En la Argentina, las pérdidas de los bancos por este tipo de actividades llegaron a los $600 millones sólo en 2007. “No son delitos extraños, ni poco frecuentes”, indicó Fiori. Por estos días, está en todos los diarios el caso del ingeniero electrónico de 29 años, que duplicaba tarjetas de débito tras robar datos de los clientes a través de un dispositivo especial que colocaba en los cajeros automáticos. “Todos estamos expuestos a este tipo de delitos. Hace un tiempo, con la usurpación de identidad teníamos el prejuicio de que los usurpados eran siempre personas que no estaban bancarizadas, que vivían lejos de los centros urbanos y que tenían entre 30 y 40 años, pero esto no es así”, dijo Fiori. De hecho, un estudio que realizó el profesional junto con María del Rosario Bruera, de la empresa Equifax-Veraz, sobre 27.700 casos de fraude durante el período 1998-2008, y sobre los bancos que conforman el Top Ten, muestra que casi el 63% de las víctimas de fraude están bancarizadas. Además, el 80% de ellos calificaba para obtener un crédito. Geográficamente, el 78% de las personas vive en Buenos Aires y áreas suburbanas. “No son tampoco personas de alto poder adquisitivo. Los 27.700 casos de estudio suman $229 millones, lo cual arroja un promedio de $8.262 por caso”, dijo Fiori, quien presentó este estudio en el Congreso de Tarjetas de Crédito que anualmente realizan Card Club y la Asociación de Marketing Bancario de la Argentina (AMBA). Las personas a las que se les usurpa la identidad, van desde los 20 a los 80 años.
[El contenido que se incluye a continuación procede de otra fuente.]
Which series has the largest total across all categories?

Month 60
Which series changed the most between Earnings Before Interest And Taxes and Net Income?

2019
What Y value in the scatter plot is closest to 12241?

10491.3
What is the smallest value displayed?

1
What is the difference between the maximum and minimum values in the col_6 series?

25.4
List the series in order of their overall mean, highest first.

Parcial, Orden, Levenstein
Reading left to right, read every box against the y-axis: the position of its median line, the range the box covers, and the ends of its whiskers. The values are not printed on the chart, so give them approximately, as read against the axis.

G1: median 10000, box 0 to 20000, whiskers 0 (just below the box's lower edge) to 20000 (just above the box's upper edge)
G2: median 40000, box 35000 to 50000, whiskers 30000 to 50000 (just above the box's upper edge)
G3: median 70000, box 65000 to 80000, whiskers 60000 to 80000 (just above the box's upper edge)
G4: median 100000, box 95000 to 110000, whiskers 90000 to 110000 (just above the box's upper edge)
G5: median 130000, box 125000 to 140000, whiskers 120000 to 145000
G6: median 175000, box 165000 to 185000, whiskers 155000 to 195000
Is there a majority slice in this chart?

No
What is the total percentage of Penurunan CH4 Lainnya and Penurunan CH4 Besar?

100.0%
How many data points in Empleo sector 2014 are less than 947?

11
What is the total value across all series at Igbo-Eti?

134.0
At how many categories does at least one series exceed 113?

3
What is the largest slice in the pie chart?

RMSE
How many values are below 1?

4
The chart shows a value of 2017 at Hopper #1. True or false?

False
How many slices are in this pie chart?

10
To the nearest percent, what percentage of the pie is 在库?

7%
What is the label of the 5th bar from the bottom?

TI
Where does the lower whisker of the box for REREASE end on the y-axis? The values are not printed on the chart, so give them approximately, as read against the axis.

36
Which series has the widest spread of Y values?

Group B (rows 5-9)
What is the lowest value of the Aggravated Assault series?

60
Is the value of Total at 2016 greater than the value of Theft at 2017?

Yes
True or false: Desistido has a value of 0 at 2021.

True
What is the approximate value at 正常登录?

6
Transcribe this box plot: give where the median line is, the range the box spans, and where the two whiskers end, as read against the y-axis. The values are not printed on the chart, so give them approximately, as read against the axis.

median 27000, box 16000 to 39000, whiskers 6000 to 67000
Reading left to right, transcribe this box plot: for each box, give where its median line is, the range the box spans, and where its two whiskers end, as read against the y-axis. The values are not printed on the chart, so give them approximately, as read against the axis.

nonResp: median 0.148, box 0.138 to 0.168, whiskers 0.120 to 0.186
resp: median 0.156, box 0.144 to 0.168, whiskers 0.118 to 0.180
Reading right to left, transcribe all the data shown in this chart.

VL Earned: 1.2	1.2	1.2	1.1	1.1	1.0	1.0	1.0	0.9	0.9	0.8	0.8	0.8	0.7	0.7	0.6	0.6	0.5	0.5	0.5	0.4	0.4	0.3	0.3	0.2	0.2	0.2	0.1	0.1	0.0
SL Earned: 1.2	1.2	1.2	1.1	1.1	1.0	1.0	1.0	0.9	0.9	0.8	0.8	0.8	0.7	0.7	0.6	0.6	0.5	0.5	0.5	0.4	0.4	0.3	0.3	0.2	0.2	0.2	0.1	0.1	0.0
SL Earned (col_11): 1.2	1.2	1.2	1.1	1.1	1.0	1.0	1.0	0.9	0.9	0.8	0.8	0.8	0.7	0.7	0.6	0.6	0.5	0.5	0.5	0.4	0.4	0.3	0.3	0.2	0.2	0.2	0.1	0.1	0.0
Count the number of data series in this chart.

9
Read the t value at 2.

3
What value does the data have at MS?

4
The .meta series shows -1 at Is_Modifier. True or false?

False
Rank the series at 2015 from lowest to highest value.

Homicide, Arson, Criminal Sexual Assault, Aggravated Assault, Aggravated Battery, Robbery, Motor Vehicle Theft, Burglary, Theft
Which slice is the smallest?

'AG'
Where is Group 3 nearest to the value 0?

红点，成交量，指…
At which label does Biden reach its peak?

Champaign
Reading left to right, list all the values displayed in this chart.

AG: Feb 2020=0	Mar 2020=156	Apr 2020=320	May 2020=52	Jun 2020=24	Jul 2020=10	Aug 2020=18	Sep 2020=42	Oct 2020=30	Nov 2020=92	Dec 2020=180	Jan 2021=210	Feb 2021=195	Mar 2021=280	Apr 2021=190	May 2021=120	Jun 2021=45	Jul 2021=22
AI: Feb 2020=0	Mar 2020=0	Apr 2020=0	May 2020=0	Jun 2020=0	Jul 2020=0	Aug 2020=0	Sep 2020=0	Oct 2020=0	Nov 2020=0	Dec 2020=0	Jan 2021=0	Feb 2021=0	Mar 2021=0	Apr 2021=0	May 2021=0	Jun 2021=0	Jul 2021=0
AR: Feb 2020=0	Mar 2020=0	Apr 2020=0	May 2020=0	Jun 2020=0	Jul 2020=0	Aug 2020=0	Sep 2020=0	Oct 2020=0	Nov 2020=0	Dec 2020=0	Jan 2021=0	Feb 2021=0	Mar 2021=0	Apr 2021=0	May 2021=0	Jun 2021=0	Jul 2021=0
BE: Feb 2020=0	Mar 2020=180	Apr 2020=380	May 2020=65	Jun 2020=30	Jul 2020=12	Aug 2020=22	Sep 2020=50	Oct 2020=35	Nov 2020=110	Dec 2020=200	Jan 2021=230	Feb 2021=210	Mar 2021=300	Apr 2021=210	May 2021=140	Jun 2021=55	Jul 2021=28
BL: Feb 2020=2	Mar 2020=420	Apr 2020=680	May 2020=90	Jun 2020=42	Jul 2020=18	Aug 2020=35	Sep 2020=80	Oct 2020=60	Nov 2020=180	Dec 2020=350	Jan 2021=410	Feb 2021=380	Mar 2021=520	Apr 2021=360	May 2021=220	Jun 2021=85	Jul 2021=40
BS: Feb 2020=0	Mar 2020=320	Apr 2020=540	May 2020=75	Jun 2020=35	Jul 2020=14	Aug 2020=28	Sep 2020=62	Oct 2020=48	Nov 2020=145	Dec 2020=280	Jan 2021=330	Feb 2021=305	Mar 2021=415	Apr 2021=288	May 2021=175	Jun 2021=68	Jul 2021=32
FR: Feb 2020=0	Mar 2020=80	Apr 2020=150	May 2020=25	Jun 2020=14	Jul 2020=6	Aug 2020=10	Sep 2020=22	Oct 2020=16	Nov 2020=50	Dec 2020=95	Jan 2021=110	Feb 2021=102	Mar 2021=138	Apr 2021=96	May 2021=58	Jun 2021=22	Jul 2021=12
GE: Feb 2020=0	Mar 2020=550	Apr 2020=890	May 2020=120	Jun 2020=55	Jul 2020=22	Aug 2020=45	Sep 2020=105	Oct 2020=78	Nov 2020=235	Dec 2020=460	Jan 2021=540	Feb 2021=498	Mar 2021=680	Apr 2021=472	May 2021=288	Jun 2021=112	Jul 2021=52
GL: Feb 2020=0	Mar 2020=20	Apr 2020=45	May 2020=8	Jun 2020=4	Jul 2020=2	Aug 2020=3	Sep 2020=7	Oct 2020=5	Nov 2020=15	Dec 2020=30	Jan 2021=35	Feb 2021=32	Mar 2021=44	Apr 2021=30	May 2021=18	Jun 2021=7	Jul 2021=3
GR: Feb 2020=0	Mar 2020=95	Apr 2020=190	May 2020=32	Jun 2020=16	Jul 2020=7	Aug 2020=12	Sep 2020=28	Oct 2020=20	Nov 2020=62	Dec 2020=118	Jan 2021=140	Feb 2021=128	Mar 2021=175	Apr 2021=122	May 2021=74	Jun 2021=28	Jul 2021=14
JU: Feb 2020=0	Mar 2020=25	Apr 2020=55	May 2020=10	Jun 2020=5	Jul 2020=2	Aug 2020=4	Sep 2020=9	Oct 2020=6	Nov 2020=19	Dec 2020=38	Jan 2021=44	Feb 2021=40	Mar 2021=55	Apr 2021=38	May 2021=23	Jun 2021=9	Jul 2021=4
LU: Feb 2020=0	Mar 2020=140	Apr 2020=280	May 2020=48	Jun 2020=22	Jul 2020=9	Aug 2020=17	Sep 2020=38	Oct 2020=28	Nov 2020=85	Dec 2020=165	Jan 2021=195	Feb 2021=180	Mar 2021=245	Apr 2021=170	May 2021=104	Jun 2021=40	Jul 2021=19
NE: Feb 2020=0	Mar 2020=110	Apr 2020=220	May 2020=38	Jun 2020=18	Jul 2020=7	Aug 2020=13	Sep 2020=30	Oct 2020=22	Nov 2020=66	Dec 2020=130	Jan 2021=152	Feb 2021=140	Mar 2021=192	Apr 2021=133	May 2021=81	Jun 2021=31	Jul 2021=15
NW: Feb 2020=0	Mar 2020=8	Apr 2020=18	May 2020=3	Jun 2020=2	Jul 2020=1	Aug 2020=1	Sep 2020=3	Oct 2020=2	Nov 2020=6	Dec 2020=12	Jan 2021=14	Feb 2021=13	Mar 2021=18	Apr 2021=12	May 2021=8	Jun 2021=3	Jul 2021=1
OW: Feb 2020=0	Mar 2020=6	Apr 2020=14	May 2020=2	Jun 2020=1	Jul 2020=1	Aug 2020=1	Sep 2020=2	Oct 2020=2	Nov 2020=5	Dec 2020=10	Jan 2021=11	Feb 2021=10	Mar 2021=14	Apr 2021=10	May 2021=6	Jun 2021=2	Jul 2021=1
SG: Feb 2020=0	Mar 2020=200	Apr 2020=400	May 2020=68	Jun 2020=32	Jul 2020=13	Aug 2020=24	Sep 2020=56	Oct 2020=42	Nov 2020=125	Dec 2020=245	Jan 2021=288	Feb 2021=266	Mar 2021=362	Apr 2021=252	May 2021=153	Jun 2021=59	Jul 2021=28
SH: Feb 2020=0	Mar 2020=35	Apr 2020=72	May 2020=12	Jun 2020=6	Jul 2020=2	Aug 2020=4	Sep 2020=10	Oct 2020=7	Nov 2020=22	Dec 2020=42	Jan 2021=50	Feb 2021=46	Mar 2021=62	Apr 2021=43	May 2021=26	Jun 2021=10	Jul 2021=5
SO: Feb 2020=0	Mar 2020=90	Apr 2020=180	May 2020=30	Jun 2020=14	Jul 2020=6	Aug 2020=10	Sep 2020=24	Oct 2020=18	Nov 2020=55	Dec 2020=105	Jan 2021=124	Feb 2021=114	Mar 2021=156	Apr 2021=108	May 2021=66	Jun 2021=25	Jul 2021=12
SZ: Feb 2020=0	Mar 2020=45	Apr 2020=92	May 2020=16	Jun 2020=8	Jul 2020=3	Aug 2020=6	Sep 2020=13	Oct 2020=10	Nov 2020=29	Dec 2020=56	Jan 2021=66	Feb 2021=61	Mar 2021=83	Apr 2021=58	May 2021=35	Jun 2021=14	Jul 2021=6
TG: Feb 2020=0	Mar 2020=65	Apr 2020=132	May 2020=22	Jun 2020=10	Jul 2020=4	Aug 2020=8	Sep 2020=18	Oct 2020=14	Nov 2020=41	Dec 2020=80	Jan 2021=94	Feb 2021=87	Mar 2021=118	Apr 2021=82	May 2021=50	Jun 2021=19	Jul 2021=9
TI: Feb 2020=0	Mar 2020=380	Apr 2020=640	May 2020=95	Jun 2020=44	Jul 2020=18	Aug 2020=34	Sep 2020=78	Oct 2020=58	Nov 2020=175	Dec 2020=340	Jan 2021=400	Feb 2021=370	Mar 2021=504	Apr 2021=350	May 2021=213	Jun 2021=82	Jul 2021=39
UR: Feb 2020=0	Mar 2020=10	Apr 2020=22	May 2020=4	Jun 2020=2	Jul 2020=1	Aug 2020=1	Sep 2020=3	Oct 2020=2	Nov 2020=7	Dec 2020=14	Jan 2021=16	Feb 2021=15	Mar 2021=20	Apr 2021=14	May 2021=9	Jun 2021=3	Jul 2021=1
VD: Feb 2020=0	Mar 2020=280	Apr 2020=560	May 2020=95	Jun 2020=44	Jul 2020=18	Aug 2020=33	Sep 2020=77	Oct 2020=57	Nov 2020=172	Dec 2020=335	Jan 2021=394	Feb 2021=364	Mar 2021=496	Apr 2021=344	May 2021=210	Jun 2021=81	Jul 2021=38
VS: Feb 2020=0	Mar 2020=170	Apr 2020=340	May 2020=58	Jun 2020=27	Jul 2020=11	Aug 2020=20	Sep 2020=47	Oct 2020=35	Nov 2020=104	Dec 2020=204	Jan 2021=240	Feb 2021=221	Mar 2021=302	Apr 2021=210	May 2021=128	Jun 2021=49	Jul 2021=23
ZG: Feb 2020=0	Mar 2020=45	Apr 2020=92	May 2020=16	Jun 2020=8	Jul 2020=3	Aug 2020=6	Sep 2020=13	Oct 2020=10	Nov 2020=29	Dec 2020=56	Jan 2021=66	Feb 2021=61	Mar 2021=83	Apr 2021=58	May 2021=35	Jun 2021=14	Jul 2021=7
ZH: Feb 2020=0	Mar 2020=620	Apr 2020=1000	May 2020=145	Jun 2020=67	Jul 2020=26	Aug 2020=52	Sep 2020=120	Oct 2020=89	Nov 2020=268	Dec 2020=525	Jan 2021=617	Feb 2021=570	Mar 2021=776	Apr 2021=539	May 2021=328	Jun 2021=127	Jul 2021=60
Es decir, que hasta los jubilados están expuestos a la falsificación de información personal. “Incluso conozco la historia de un abogado que se encargaba de reclutar ancianos en geriátricos, les daba documentos falsos y los mandaba a cobrar la jubilación de un tercero”, contó Fiori.

En cuanto al perfil de los defraudadores, el informe indica que el 29% no tiene antecedentes de consultas por crédito, mientras que un 70% sí los tiene. En tanto, el 46% de los defraudadores es de sexo masculino, el 37% femenino, y un 13% son sociedades. “Estos individuos son consistentes en su accionar. El riesgo podría ser menor si las entidades se comunicaran y se pasaran entre sí la información de fraudes”, indicó el experto. “De hecho, se podrían ahorrar hasta $128 millones anuales con una mejor prevención de estos delitos”, agregó.

Otra gran preocupación es el fraude informático, que crece a pasos agigantados en las entidades financieras locales. De hecho, en la Argentina una encuesta mostró recientemente que dos de cada diez empresas han sido víctimas de delitos como el phishing, una modalidad de estafa por correo electrónico, con el fin de robar datos financieros.